Claiming that preseason polls are meaningless is a half-truth. To the vast majority of teams, it’s irrelevant. They’ll likely end the season in a much different position than where they started. But let’s say a team is ranked in the top 5. At that point, all they have to do is win, and regardless of how impressive or unimpressive they are, that team will likely find a permanent fixture among college football’s elite despite not playing at an elite level (i.e. Florida State in 2014, Michigan State in 2015).
So while most write off preseason polls as simply a hype mechanism, the rankings do make a difference. Since 2011, only one team has proceeded to win the National Championship after entering the season ranked outside the top 10 (Florida State in 2013 at No. 11). Only three of the 12 College Football Playoff teams weren’t given top-10 preseason respect.
This past Monday, the AP preseason poll was released. At the top were the usual suspects: Alabama, Ohio State, Florida State, Clemson, etc. After a dispiriting 2016 campaign that divided its fan base even further down the middle, the Tennessee Vols found themselves ranked at the bottom of the top-25 poll.
As is tradition in Knoxville, the decision to even rank the Vols was controversial.
On one side, fans are encouraged that Tennessee is still a respected program under Butch Jones. On the other side, fans are wondering how a program led by Butch that suffered drastic losses in both its roster and coaching staff could even sniff the top 25.
But even the most pessimistic fan could agree with this: Tennessee deserves to be ranked ahead of Florida.
My only question for Florida’s ranking over Tennessee is this: Why?
It’s obviously a reputation pick and points out a serious flaw in the voting process. It’s laziness to the highest degree because there isn’t a single, solitary logical argument for the Gators’ outrageous position in the ranking at No. 17.
However, that’s what happens when you back your way into back-to-back SEC East crowns, while the program that should’ve won both times squanders away the throne with stunning loss after stunning loss.
Clearly, the voters haven’t Googled “Florida football.” If they had, it’s clear as day that both teams face nearly identical issues.
A common talking point against Tennessee is the uncertainty surrounding its quarterback competition, which is simply untrue. There are rumblings around the program that Quinten Dormady not only won the starting job, but did so quite some time ago. Regardless of which side of the debate you’re on between Dormady and Jaret Guarantano, the Vols at least have a quarterback.

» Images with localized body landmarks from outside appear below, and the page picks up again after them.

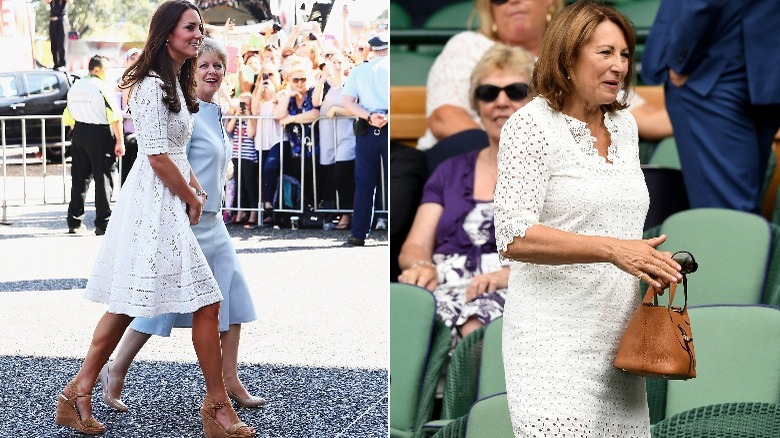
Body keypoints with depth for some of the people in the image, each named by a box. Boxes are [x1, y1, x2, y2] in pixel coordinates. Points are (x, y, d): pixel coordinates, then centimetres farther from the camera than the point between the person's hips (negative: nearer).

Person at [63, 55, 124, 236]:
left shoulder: (75, 87, 10)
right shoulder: (103, 87, -11)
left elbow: (69, 117, 16)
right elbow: (115, 117, -17)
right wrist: (120, 141, -13)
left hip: (79, 133, 7)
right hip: (100, 134, -6)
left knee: (79, 178, 11)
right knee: (103, 178, -1)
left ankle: (74, 223, 14)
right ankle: (103, 224, -1)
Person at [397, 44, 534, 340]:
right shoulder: (451, 171, 26)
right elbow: (414, 247, 17)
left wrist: (509, 275, -20)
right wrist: (422, 267, -9)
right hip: (443, 290, 3)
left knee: (475, 325, -41)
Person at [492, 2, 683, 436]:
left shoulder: (625, 125, 15)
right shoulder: (532, 125, -7)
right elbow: (514, 237, -18)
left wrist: (652, 264, 8)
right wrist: (612, 249, -24)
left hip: (618, 337, 6)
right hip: (555, 337, -6)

The same can’t be said for Florida, who, according to head coach Jim McElwain, are considering a 3-quarterback system during its opener against Michigan. To put fuel on the dumpster fire, an additional seven players are suspended, including star wide receiver/Tennessee killer Antonio Callaway. Not only are none of Florida’s quarterbacks not sufficient enough to convincingly win the job, but they may have nobody to throw to. At the very least, Dormady has Jauan Jennings and a host of young, athletic receivers who resemble Callaway’s talents.

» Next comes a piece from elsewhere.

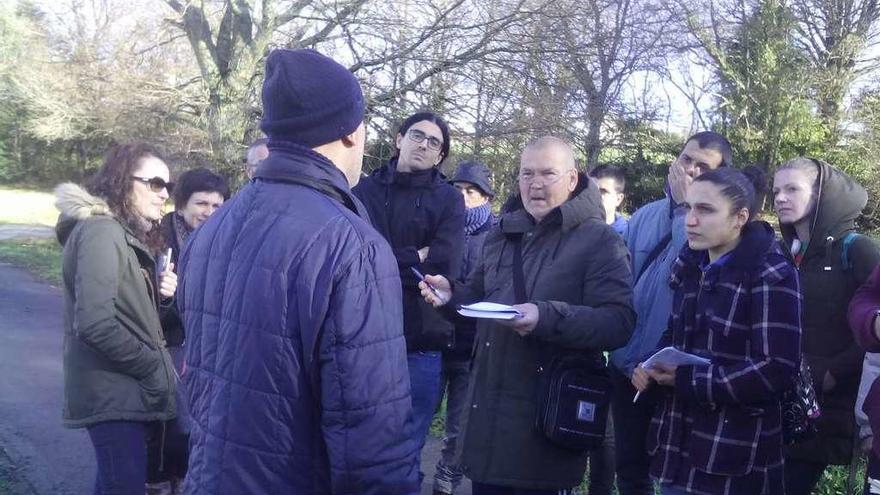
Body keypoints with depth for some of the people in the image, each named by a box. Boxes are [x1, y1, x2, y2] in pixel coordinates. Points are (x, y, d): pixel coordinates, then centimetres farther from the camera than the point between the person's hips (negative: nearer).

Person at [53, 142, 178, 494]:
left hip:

Under Larry Scott — who said Tennessee’s offensive system isn’t changing — Dormady is looking at a 18-22 touchdown season with under ten interceptions. Not eye-popping numbers, but enough to complement John Kelly, who rushed for 630 yards on 6.4 YPC last season. Florida’s Jordan Scarlett was impressive — 899 yards on 5.0 YPC — but again, Florida can’t decide between three quarterbacks, and it isn’t because they’re all Baker Mayfield.
The Vols and Gators match each other blow-for-blow in other areas. Tennessee lost its top two defensive ends? Florida lost its top two cornerbacks. The Vols lost Jalen Reeves-Maybin, their best linebacker last season, to the Detroit Lions? The Gators lost Jarrad Davis, their best linebacker last season, to the Detroit Lions.

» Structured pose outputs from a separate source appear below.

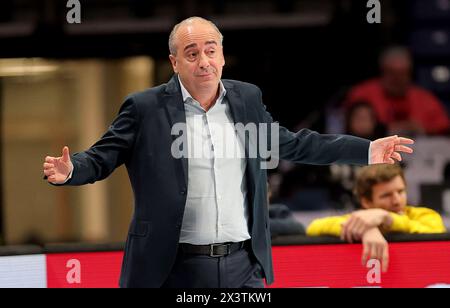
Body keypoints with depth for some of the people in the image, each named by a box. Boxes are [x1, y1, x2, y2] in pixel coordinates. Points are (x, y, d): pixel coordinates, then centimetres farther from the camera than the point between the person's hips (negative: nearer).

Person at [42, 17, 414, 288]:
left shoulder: (247, 98, 9)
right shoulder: (145, 108, -4)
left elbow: (289, 143, 20)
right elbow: (101, 158, -3)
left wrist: (367, 150, 19)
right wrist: (69, 170, -27)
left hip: (243, 266, 4)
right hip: (177, 268, -3)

This scenario between Tennessee and Florida isn’t as impactful on the college football landscape because both teams rank outside the top 15 and play each other early in the season, but it’s an oversight on the voters part to put a team that ranked 84th in offensive efficiency last season to a team that ranked 20th, especially when that team arguably got worse on offense. Although Florida’s secondary may overcome the quality talent it lost, Tennessee’s defensive backfield is an experienced bunch that held opposing quarterbacks to a completion percentage of merely 55 percent in 2016.
At the end of the season, Tennessee might not be ranked in the top 25 or ranked ahead of Florida, but as of today, there’s absolutely zero reason to suggest that the Gators are better than the Vols.